Lee sank more deeply into a melancholy so alien to his nature it never occurred to him he might be unhappy for he associated unhappiness with a positive state, with scarcely tolerable grief or furious sorrow authenticated by a death or a disaster, not with this unmotivated absence of pleasure that dulled the colours of the approaching spring and took the dimensions from the things around him so everything was reduced to flat, ineffectual shapes. He raised his arm and no shadow fell for Annabel had taken out his heart, his household god, squashed it thin as paper and pinned it back on the exterior, bright, pretty but inanimate.

Yet, always on the point of disintegrating, he contrived somehow always to hold himself together for he sincerely believed that, since the world was so full of a number of things, it was a moral imperative to be happy as a king. This was the final modification of his puritanism; that if he had enough to eat and a roof over his head, he knew he ought to be content even if the king he always thought of in connection with the smiling couplet he repeated to himself every
morning was Mad King Ludwig of Bavaria. He lost his self-consciousness for it no longer served him any function and he revealed the aggressive reserve which had always lain beneath his acquired ease of manner. He ceased, almost immediately, to be charming but his beautiful, collected walk changed, or, rather, intensified in character. He strode along with more determination and far greater arrogance now he knew there was nowhere to go.

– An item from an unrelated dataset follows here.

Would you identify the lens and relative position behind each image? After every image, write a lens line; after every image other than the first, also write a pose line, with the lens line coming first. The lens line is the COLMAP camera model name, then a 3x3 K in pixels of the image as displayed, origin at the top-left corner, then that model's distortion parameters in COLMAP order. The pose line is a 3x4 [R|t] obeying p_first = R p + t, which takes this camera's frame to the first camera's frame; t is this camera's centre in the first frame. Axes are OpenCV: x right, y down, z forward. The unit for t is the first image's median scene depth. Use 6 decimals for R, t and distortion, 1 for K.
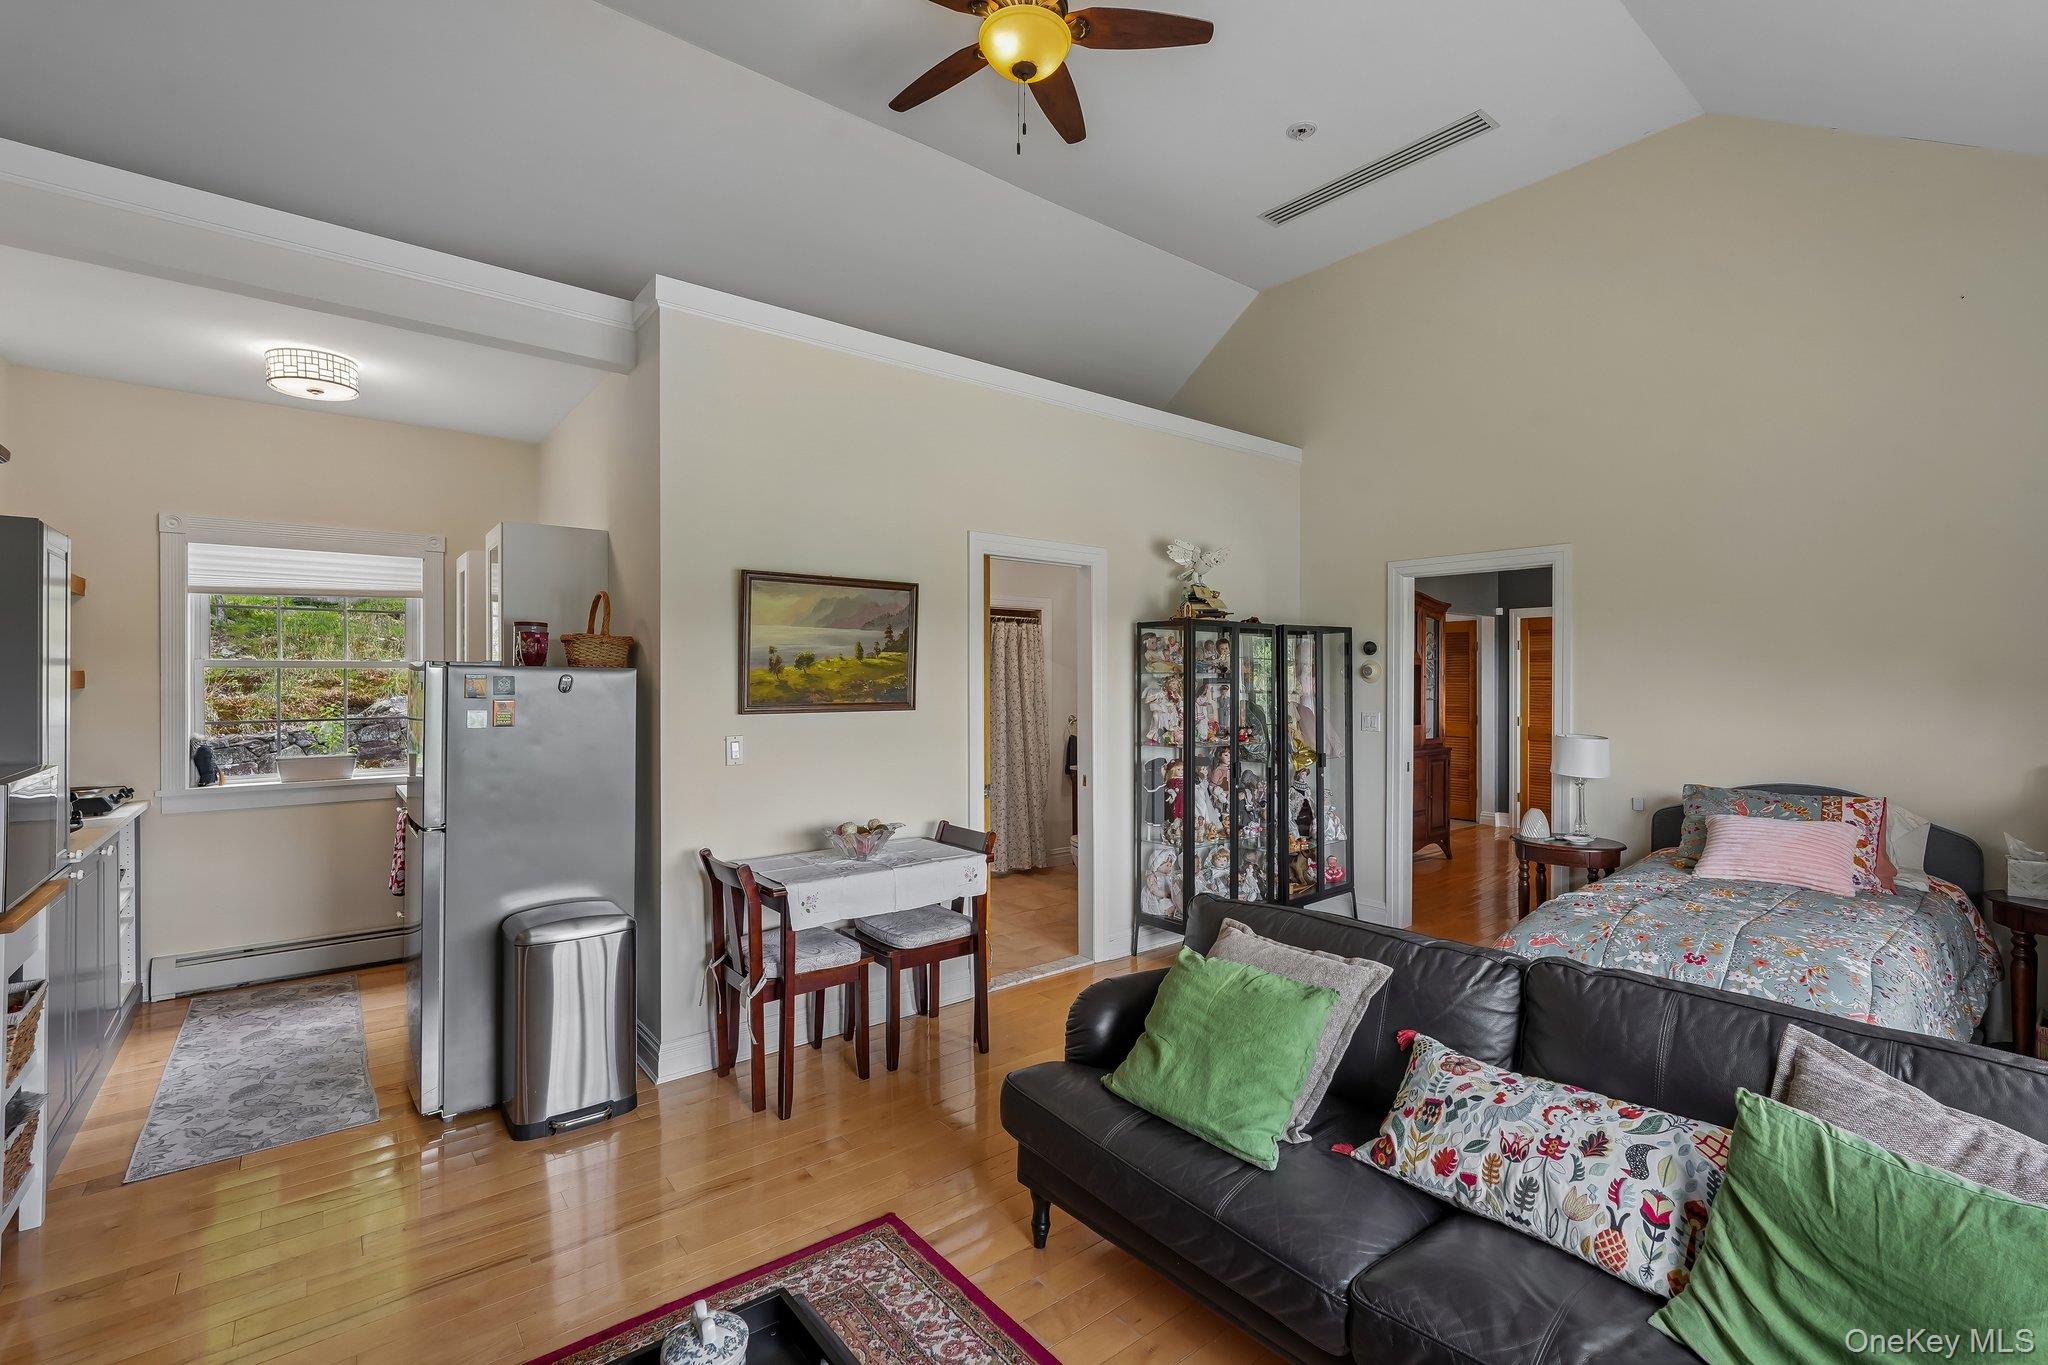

If his fatal sentimentality demanded that the promises he had made her and the anguish they had shared should, in some way, unite them, he could see with his own eyes that no union had been achieved. Because they spent so much time in silence, it was always possible for Lee to deceive himself they shared an unspoken and profound closeness; only when he occasionally spoke to her did the space between them become apparent and sour. By Easter, he had almost given up talking altogether and smiled only in fits of extreme absence of mind.

Their life passed in a diffused dreariness and Lee could not guess the subject of Annabel’s reveries for she took good care not to speak of the absent brother. Besides, she did not suffer from the loss of her playfellow for, since she no longer saw him every day, every day he became more real to her and, though she did not long for him, she waited for his physical return with a certain irritation that it was delayed so long. On the other hand, he might return to her in some other shape. Sometimes she thought of him as a mean, black fox and sometimes as a metamorphic thing that could slip in and out of any form he chose, so surely he could briefly inhabit a bird perching outside on the balcony, for he had no fear of heights. Then, again, he was equally at home in subterranean regions and could have become a mouse she sometimes heard, gnawing the interior of the wall. She remembered the game they had played with his father’s ring and thought it very likely he could shift his shape and come to visit her, if only with the other shadows, at night. She grew more friendly with the night-time shapes of things, for now they might possess identities.

Although she hardly budged from her bed, she often, in
her turn, visited him in his new room. He had found himself a dark and brooding habitation where light filtered thickly, if at all, through blackened windows on to his piled relics and everywhere among the knives and jars of acid hung photographs of herself. She spent far more time in this imaginary room than she did in her own home, which seemed to her now not a home but a transitory lodging. She threw away Buzz’s ring only in order to deceive her husband for she had decided to embark upon a new career of deceit and she knew, if she were clever, she could behave exactly as she wished without censure or reprimand, almost as if she were invisible whether she wore the ring or not. Lee no longer dared be angry with her no matter if she stole, forbore to wash, or pushed him away in bed because he was so frightened of the possible consequences.